Revolve uses artificial intelligence to power its business from all aspects, from its back-end operations through the curation of its product line. It's been honing its business for nearly 20 years, with thousands of data points that inform its systems, and this has helped it demonstrate high growth while scaling with efficiency and posting profits. Although growth has been slowing down, it remained in the double digits in the 2022 third quarter with sales 10% above last year's levels. Profits declined $16.7 million to $12 million but stayed in the green.

The exciting reasons to buy Revolve stock, though, are all about its future potential. This is still a fairly small company, with just over $1 billion in trailing-12-month revenue. But it's performing far better than most of its peers. It's completely online, which takes out the heavy rental costs most retailer apparel companies have to pay for physical stores. And since it relies on artificial intelligence, it knows quickly what styles are selling and which ones aren't, allowing to be agile with its inventory and showcase the right products to move merchandise. This also gives Revolve the ability to sell more items at full price, and all of this together contributes to more efficiently turning sales into profits.

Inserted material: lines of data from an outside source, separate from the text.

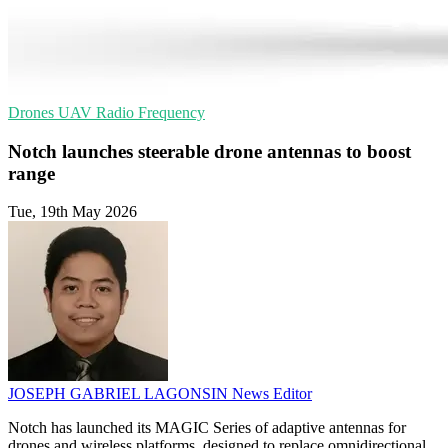
Drones
UAV
Radio Frequency
Notch launches steerable drone antennas to boost
range
Tue, 19th May 2026
JOSEPH GABRIEL LAGONSIN
News Editor
Notch has launched its MAGIC Series of adaptive antennas for
drones and wireless platforms, designed to replace omnidirectional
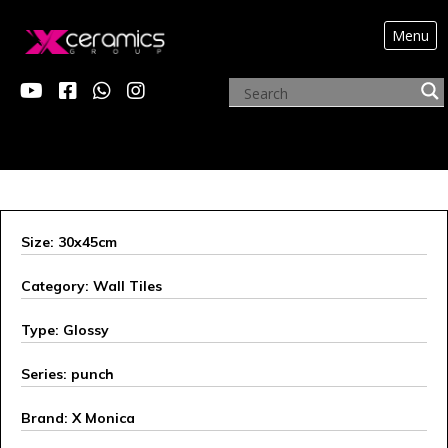
Menu
ARCHIVE PRODUCTS
Size: 30x45cm
Category: Wall Tiles
Type: Glossy
Series: punch
Brand: X Monica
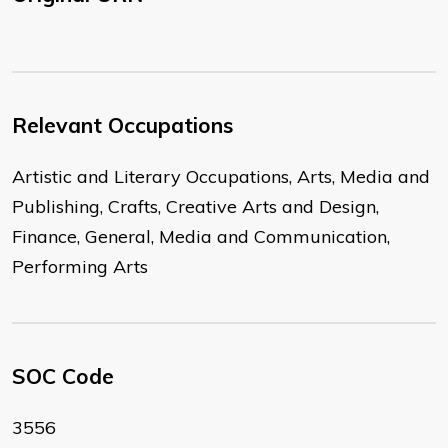
Relevant Occupations
Artistic and Literary Occupations, Arts, Media and
Publishing, Crafts, Creative Arts and Design,
Finance, General, Media and Communication,
Performing Arts
SOC Code
3556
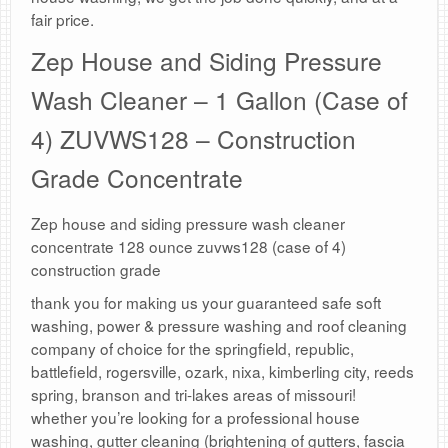
fair price.
Zep House and Siding Pressure
Wash Cleaner – 1 Gallon (Case of
4) ZUVWS128 – Construction
Grade Concentrate
Zep house and siding pressure wash cleaner
concentrate 128 ounce zuvws128 (case of 4)
construction grade
thank you for making us your guaranteed safe soft
washing, power & pressure washing and roof cleaning
company of choice for the springfield, republic,
battlefield, rogersville, ozark, nixa, kimberling city, reeds
spring, branson and tri-lakes areas of missouri!
whether you’re looking for a professional house
washing, gutter cleaning (brightening of gutters, fascia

It's definitely feeling the pinch of the pressured economy, and slowing sales growth is dragging down its stock price. These are temporary factors that aren't indicative of problems with Revolve's business; if anything, its robust performance despite the challenges illustrates its strengths.

Revolve Group stock is down 54% this year, and shares trade at more attractive valuations than they have in the past. Revolve has enormous potential, and as starts to lap the lower 2022 comps next year, along with the rise of a new year and a fresh economy, Revolve stock could skyrocket.

Primed for a comeback

Jeremy Bowman (Etsy): Like a lot of other e-commerce stocks, Etsy shares surged during 2020 and 2021 only to fade this year as the company faced difficult comparisons and consumer spending habits shifted toward services like travel and restaurants.

Etsy stock has already rebounded significantly from its earlier lows, but there are a number of reasons why the stock could move higher in 2023.

First, after four straight quarters of triple-digit revenue growth, the company will face much easier comparisons in 2023 following sluggish growth last year. Revenue growth has accelerated over the last two quarters, and the company should also benefit from more favorable currency translation because the stronger dollar also weighed on its performance. In 2021, 42% of its gross merchandise sales came from international markets.

Etsy also has a scalable model through its two-sided marketplace, as the company collects commissions from sales on its platforms and charges other fees to sellers. Its adjusted EBITDA margin increased every year from 2018 to 2021, reaching 31% last year, and while it's fallen slightly in 2022 thanks to flat growth, it should return to growth as sales rebound.

CEO Josh Silverman noted that the company uses a variable cost business model, meaning it's less at risk of seeing profitability declining because its spend on marketing and other categories is based on revenue.

Finally, while Etsy sells mostly discretionary items, it might be able to withstand a recession better than most investors think. The platform might well attract new sellers looking for side hustles as they try to make ends meet in a tougher economy, and that could boost traffic in a way that would help Etsy's sales.

If the company can demonstrate solid growth on the top and bottom lines next year, the stock is likely to benefit from multiple expansion. It currently trades at roughly 25 times adjusted EBITDA.

Over the long term, the company looks well positioned, with a unique niche in a large addressable market.